A-1778-97T2 (N.J. Super. App. Div. 1999) (Unpublished)

LEASES; DRAFTING; ARBITRATION—An ambiguously drafted lease clause that would not otherwise be given effect can be enforced if the parties agree to arbitrate the issue, and an arbitrator may resolve the ambiguity by reconciling its contradictory elements.

A commercial lease for gasoline station service bays contained a renewal provision. An essential term of that provision read as follows: “further provided that the LANDLORD and TENANT shall reach agreement as to the amount of fixed rent to be charged for the Option Period taking into consideration increases in the Consumer Price Index and real estate taxes. The factors to be considered shall also include current market value and nothing herein shall be construed as creating any obligation upon the LANDLORD to set specific fixed rent nor the right for any third party to arbitrate or intervene with regard thereto.”

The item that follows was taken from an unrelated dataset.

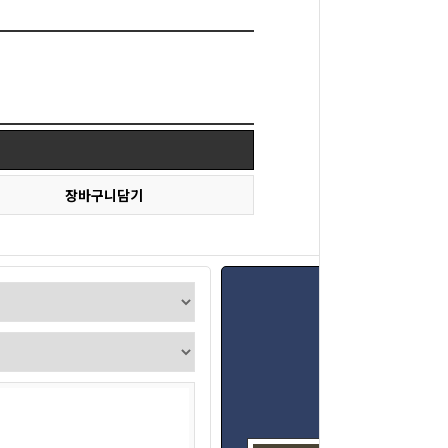
장바구니담기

When the parties discussed renewal, no agreement could be reached. In the eviction action that followed, the parties stipulated that the lower court judge would “call” the rent. Thereupon, the lower court judge, after a hearing, fixed the rent by averaging the rent that would result if only the Consumer Price Index were considered with the rent that resulted only if the tax increase was considered, and with the fair market value rent as established by testimony during the hearing. The landlord appealed from that decision.

The Appellate Division, in its ruling, pointed out the basic principle of contract law that an agreement, in order to be enforceable, must state its essential terms with sufficient definiteness for them to be readily ascertainable. It held that the renewal clause did not permit the rent to be readily ascertainable since it was apparent that the three factors to be taken into account were incompatible. In addition, the Court pointed out that the renewal clause clearly provided that if the parties were unable to agree on a renewal rent, no one else was empowered to fix the amount. For those reasons, the Appellate Division viewed the clause as nothing more than an agreement to negotiate in good faith. Further, nothing in the record suggested that the landlord’s position was not taken in good faith. Consequently, if there were nothing else for it to consider, the Court would have viewed the renewal clause as illusory and concluded that if the parties failed to agree, that would be the end of the tenancy. Here however, the Court noted that the parties stipulated that they were “simply asking the [lower court] to make the call on [the rent].” Consequently, the Court construed that stipulation as asking the lower court to act as an arbitrator, subject to the customary rules governing arbitration awards. As such, the lower court’s fixing of the renewal rent would be properly deemed to be a non-reviewable arbitration award. On the other hand, the Court recognized that the parties’ stipulation could also be subject to the interpretation that it constituted a waiver of the non-intervention provision of the renewal clause, thereby authorizing the lower court to do judicial fact-finding, based on the evidence, as to what a fair renewal rent would be under the standards set forth in the agreement. As a result, the Appellate Division was satisfied that the lower court’s inclusion of the Consumer Price Index and the tax increase, in light of the essentially incompatible current market value standard, was a fair reading of the clause and a reasonable reconciliation of its contradictory elements.